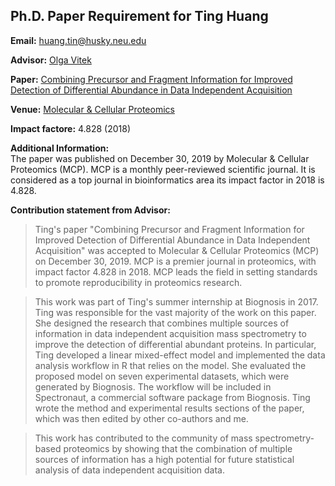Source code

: ## Ph.D. Paper Requirement for Ting Huang

**Email:** huang.tin@husky.neu.edu

**Advisor:** [Olga Vitek](https://www.khoury.northeastern.edu/people/olga-vitek/)  

**Paper:** [Combining Precursor and Fragment Information for Improved Detection of Differential Abundance in Data Independent Acquisition](https://www.mcponline.org/content/early/2019/12/30/mcp.RA119.001705) 

**Venue:** [Molecular & Cellular Proteomics](https://www.mcponline.org/)  

**Impact factore:** 4.828 (2018)

**Additional Information:**  
The paper was published on December 30, 2019 by Molecular & Cellular Proteomics (MCP). MCP is a monthly peer-reviewed scientific journal. It is considered as a top journal in bioinformatics area its impact factor in 2018 is 4.828.

**Contribution statement from Advisor:**  

>Ting's paper "Combining Precursor and Fragment Information for Improved Detection of Differential Abundance in Data Independent Acquisition" was accepted to Molecular & Cellular Proteomics (MCP) on December 30, 2019. MCP is a premier journal in proteomics, with impact factor 4.828 in 2018. MCP leads the field in setting standards to promote reproducibility in proteomics research. 

>This work was part of Ting's summer internship at Biognosis in 2017. Ting was responsible for the vast majority of the work on this paper. She designed the research that combines multiple sources of information in data independent acquisition mass spectrometry to improve the detection of differential abundant proteins. In particular, Ting developed a linear mixed-effect model and implemented the data analysis workflow in R that relies on the model. She evaluated the proposed model on seven experimental datasets, which were generated by Biognosis. The workflow will be included in Spectronaut, a commercial software package from Biognosis. Ting wrote the method and experimental results sections of the paper, which was then edited by other co-authors and me. 

>This work has contributed to the community of mass spectrometry-based proteomics by showing that the combination of multiple sources of information has a high potential for future statistical analysis of data independent acquisition data.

[TASK OBJECTIVE] Transcribe all of the records above character for character. Exclude the pictures.

[OUTPUT OF THE TASK]
Source code

: ## Ph.D. Paper Requirement for Ting Huang

**Email:** huang.tin@husky.neu.edu

**Advisor:** [Olga Vitek](https://www.khoury.northeastern.edu/people/olga-vitek/)  

**Paper:** [Combining Precursor and Fragment Information for Improved Detection of Differential Abundance in Data Independent Acquisition](https://www.mcponline.org/content/early/2019/12/30/mcp.RA119.001705) 

**Venue:** [Molecular & Cellular Proteomics](https://www.mcponline.org/)  

**Impact factore:** 4.828 (2018)

**Additional Information:**  
The paper was published on December 30, 2019 by Molecular & Cellular Proteomics (MCP). MCP is a monthly peer-reviewed scientific journal. It is considered as a top journal in bioinformatics area its impact factor in 2018 is 4.828.

**Contribution statement from Advisor:**  

>Ting's paper "Combining Precursor and Fragment Information for Improved Detection of Differential Abundance in Data Independent Acquisition" was accepted to Molecular & Cellular Proteomics (MCP) on December 30, 2019. MCP is a premier journal in proteomics, with impact factor 4.828 in 2018. MCP leads the field in setting standards to promote reproducibility in proteomics research. 

>This work was part of Ting's summer internship at Biognosis in 2017. Ting was responsible for the vast majority of the work on this paper. She designed the research that combines multiple sources of information in data independent acquisition mass spectrometry to improve the detection of differential abundant proteins. In particular, Ting developed a linear mixed-effect model and implemented the data analysis workflow in R that relies on the model. She evaluated the proposed model on seven experimental datasets, which were generated by Biognosis. The workflow will be included in Spectronaut, a commercial software package from Biognosis. Ting wrote the method and experimental results sections of the paper, which was then edited by other co-authors and me. 

>This work has contributed to the community of mass spectrometry-based proteomics by showing that the combination of multiple sources of information has a high potential for future statistical analysis of data independent acquisition data.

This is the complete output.